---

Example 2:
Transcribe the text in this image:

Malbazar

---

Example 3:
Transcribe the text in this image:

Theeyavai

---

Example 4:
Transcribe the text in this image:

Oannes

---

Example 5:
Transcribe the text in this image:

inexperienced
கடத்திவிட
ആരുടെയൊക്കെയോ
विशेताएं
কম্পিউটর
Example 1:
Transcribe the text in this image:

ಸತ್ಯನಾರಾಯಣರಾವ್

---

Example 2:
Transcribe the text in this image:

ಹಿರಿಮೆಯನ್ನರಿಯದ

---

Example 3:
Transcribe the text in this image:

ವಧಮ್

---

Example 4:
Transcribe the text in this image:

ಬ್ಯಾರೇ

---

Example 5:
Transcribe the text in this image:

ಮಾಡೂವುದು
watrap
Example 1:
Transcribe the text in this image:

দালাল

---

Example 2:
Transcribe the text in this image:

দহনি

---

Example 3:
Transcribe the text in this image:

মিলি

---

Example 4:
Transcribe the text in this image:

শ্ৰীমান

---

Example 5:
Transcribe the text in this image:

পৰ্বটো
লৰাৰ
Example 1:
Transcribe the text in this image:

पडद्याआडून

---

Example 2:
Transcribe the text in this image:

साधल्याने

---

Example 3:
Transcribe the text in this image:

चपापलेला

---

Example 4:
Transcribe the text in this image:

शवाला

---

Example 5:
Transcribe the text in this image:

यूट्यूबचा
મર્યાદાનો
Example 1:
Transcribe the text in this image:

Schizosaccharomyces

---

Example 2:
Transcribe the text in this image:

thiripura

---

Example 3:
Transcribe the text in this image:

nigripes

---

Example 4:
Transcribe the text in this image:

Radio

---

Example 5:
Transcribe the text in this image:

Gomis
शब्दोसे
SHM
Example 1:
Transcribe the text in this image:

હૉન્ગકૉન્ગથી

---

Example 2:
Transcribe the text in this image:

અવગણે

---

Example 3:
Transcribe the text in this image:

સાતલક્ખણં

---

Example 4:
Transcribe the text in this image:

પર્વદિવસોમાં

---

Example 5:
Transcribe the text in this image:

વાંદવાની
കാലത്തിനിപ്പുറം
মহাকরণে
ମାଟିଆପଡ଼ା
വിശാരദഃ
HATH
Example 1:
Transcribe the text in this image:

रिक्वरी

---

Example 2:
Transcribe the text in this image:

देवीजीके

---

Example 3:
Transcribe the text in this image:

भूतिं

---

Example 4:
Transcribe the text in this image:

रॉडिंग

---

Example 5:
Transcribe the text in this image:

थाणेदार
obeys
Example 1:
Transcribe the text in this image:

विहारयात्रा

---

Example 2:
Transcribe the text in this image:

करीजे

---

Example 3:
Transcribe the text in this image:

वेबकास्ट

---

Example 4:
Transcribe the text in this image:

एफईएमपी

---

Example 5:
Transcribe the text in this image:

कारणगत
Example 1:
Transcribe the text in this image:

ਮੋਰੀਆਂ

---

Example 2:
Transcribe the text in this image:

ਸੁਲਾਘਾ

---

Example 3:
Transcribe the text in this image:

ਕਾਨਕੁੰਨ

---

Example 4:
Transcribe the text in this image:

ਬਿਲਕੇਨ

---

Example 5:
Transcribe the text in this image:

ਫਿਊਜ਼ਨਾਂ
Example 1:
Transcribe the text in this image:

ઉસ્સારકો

### WHAT THE TASK REQUIRES
This exercise calls for repeating every line of the data exactly.

### EXPECTED OUTPUT
---

Example 2:
Transcribe the text in this image:

Malbazar

---

Example 3:
Transcribe the text in this image:

Theeyavai

---

Example 4:
Transcribe the text in this image:

Oannes

---

Example 5:
Transcribe the text in this image:

inexperienced
கடத்திவிட
ആരുടെയൊക്കെയോ
विशेताएं
কম্পিউটর
Example 1:
Transcribe the text in this image:

ಸತ್ಯನಾರಾಯಣರಾವ್

---

Example 2:
Transcribe the text in this image:

ಹಿರಿಮೆಯನ್ನರಿಯದ

---

Example 3:
Transcribe the text in this image:

ವಧಮ್

---

Example 4:
Transcribe the text in this image:

ಬ್ಯಾರೇ

---

Example 5:
Transcribe the text in this image:

ಮಾಡೂವುದು
watrap
Example 1:
Transcribe the text in this image:

দালাল

---

Example 2:
Transcribe the text in this image:

দহনি

---

Example 3:
Transcribe the text in this image:

মিলি

---

Example 4:
Transcribe the text in this image:

শ্ৰীমান

---

Example 5:
Transcribe the text in this image:

পৰ্বটো
লৰাৰ
Example 1:
Transcribe the text in this image:

पडद्याआडून

---

Example 2:
Transcribe the text in this image:

साधल्याने

---

Example 3:
Transcribe the text in this image:

चपापलेला

---

Example 4:
Transcribe the text in this image:

शवाला

---

Example 5:
Transcribe the text in this image:

यूट्यूबचा
મર્યાદાનો
Example 1:
Transcribe the text in this image:

Schizosaccharomyces

---

Example 2:
Transcribe the text in this image:

thiripura

---

Example 3:
Transcribe the text in this image:

nigripes

---

Example 4:
Transcribe the text in this image:

Radio

---

Example 5:
Transcribe the text in this image:

Gomis
शब्दोसे
SHM
Example 1:
Transcribe the text in this image:

હૉન્ગકૉન્ગથી

---

Example 2:
Transcribe the text in this image:

અવગણે

---

Example 3:
Transcribe the text in this image:

સાતલક્ખણં

---

Example 4:
Transcribe the text in this image:

પર્વદિવસોમાં

---

Example 5:
Transcribe the text in this image:

વાંદવાની
കാലത്തിനിപ്പുറം
মহাকরণে
ମାଟିଆପଡ଼ା
വിശാരദഃ
HATH
Example 1:
Transcribe the text in this image:

रिक्वरी

---

Example 2:
Transcribe the text in this image:

देवीजीके

---

Example 3:
Transcribe the text in this image:

भूतिं

---

Example 4:
Transcribe the text in this image:

रॉडिंग

---

Example 5:
Transcribe the text in this image:

थाणेदार
obeys
Example 1:
Transcribe the text in this image:

विहारयात्रा

---

Example 2:
Transcribe the text in this image:

करीजे

---

Example 3:
Transcribe the text in this image:

वेबकास्ट

---

Example 4:
Transcribe the text in this image:

एफईएमपी

---

Example 5:
Transcribe the text in this image:

कारणगत
Example 1:
Transcribe the text in this image:

ਮੋਰੀਆਂ

---

Example 2:
Transcribe the text in this image:

ਸੁਲਾਘਾ

---

Example 3:
Transcribe the text in this image:

ਕਾਨਕੁੰਨ

---

Example 4:
Transcribe the text in this image:

ਬਿਲਕੇਨ

---

Example 5:
Transcribe the text in this image:

ਫਿਊਜ਼ਨਾਂ
Example 1:
Transcribe the text in this image:

ઉસ્સારકો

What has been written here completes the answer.